Смущало все: и холодный блеск кабинета, и слушатели – знаменитые, сановные господа в дорогом белье и фраках от лучших петербургских портных; и мысль о том, что ты – во дворце, что где-то близко, через стену или через две, в таких же высоких и холодных покоях, – тот, что недрогнувшей рукой подписал смертный приговор Рылееву и его друзьям; и поразительное несоответствие окружающей обстановки с тем, что всего лишь десять дней назад было жизнью вседневной – мясная лавка, гомон и матерщина базара, черные медяки выручки, домашние дрязги… Но самое, может быть, главное, что песня сейчас звучала не для нее самой, как у Станкевича или в московских гостеваньях, а ради подлости, ради письмеца князя Вяземского в Сенат, ради выправления темных батенькиных делишек… Оттого и голос прерывался, и глотку перехватывало, словно удавкой.

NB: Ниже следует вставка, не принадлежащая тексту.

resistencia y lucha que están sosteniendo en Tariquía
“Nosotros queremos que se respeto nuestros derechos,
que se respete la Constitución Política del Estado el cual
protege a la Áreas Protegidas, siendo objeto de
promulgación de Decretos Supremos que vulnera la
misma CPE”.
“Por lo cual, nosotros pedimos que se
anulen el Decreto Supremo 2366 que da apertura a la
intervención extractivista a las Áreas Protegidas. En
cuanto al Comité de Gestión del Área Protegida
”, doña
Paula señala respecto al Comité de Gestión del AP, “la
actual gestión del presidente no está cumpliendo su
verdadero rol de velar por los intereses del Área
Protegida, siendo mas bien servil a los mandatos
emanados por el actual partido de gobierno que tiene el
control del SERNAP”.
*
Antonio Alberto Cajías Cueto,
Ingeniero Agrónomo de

Но, слава богу, понемножку справился с волненьем, и кабинет с его богатым, непривычным убранством, и люди, сидящие в нем, – все, как бы затуманясь, унеслось куда-то вдаль или ввысь, и одна лишь степь осталась в мысленном взоре, как наважденье.
Степь… степь… степь…
Цветами вся разубрана,
Вся птичками летучими —
Певучими полным-полна;
Поют они и день и ночь…
Те песенки чудесные!
Их слушает красавица…
Разбежалась могучая волна великого степного океана и ударилась о ветхий плетень хуторка. Опершись на изгородь, стоит она… не Дунюшка ли?.. Большими печальными глазами всматривается вдаль, в степь…
Стоит она, задумалась,
Дыханьем чар овеяна;
Запала в грудь любовь-тоска,
Нейдет с души тяжелый вздох,
Грудь белая волнуется
Что реченька глубокая —
Песку со дна не выкинет;
В лице огонь, в глазах туман…
Смеркает степь; горит заря…
Кольцов замолчал – и кончилось наважденье.

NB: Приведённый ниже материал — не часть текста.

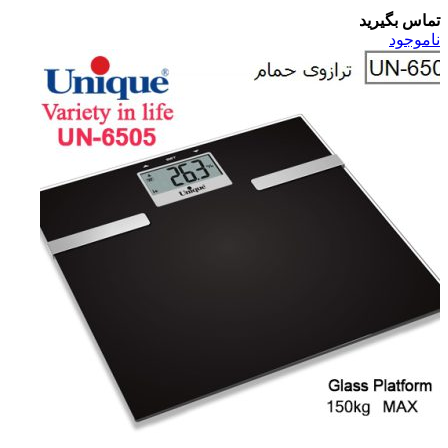
تماس بگیرید
ناموجود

С удивлением оглянулся вокруг – все тот же дворцовый кабинет, все те же важные, чужие господа. Но почему-то уже не тесно, а легко на душе. Почему? Да потому, что пришла поэзия, шепнула: «Пой, пой, Алексей! Забудь про Сенат, про отцовские грязные тяжбы… Что тебе они? Ведь, коль на то пошло, и отец – не край. Станет выбор – он или поэзия, – что выберешь?» Ах, да что же, кроме тебя…

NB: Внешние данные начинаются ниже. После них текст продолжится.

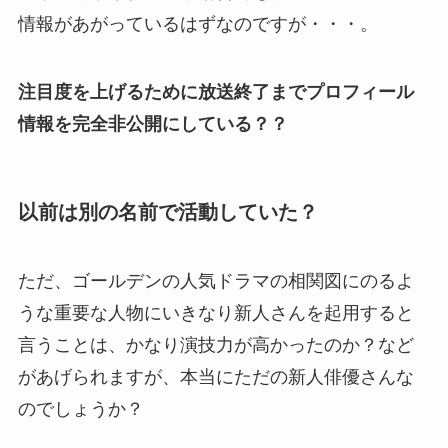
情報があがっているはずなのですが・・・。
注目度を上げるために放送終了までプロフィール
情報を完全非公開にしている？？
以前は別の名前で活動していた？
ただ、ゴールデンの人気ドラマの相関図にのるよ
うな重要な人物にいきなり新人さんを起用すると
言うことは、かなり演技力が高かったのか？など
があげられますが、本当にただの新人俳優さんな
のでしょうか？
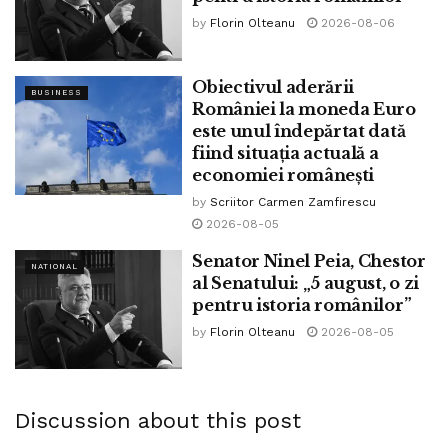
by
Florin Olteanu
2026-08-06
În 1941, s-a născut actorul român Șerban Cantacuzino. A
decedat în anul 2011.”
Obiectivul aderării
BUSINESS
Tags:
ninel peia
României la moneda Euro
este unul îndepărtat dată
fiind situația actuală a
economiei românești
by
Scriitor Carmen Zamfirescu
2026-08-05
Senator Ninel Peia, Chestor
NATIONAL
al Senatului: „5 august, o zi
pentru istoria românilor”
by
Florin Olteanu
2026-08-05
Discussion about this post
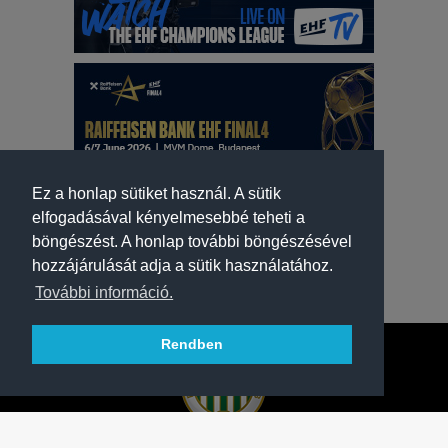
Ez a honlap sütiket használ. A sütik
elfogadásával kényelmesebbé teheti a
böngészést. A honlap további böngészésével
hozzájárulását adja a sütik használatához.
További információ.
Rendben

– Вот, господа, и вся песенка! – дивясь своей отваге и душевной легкости, сказал Кольцов.
Вяземский снял очки, протер их, снова надел. Его толстое лицо потеряло надменность и сделалось простым, жалостливым, бабьим.
– А вы заметили, друзья, – произнес Одоевский негромко, – ведь ветер по кабинету пролетел…
– Дыханьем чар овеяна… – прошептал Жуковский. И вдруг, словно очнувшись от забытья, сказал: – Я докладывал о вас государю, и Николай Павлович соизволил выразить желание принять вас. Завтра, в десятом часу утра, приезжайте ко мне.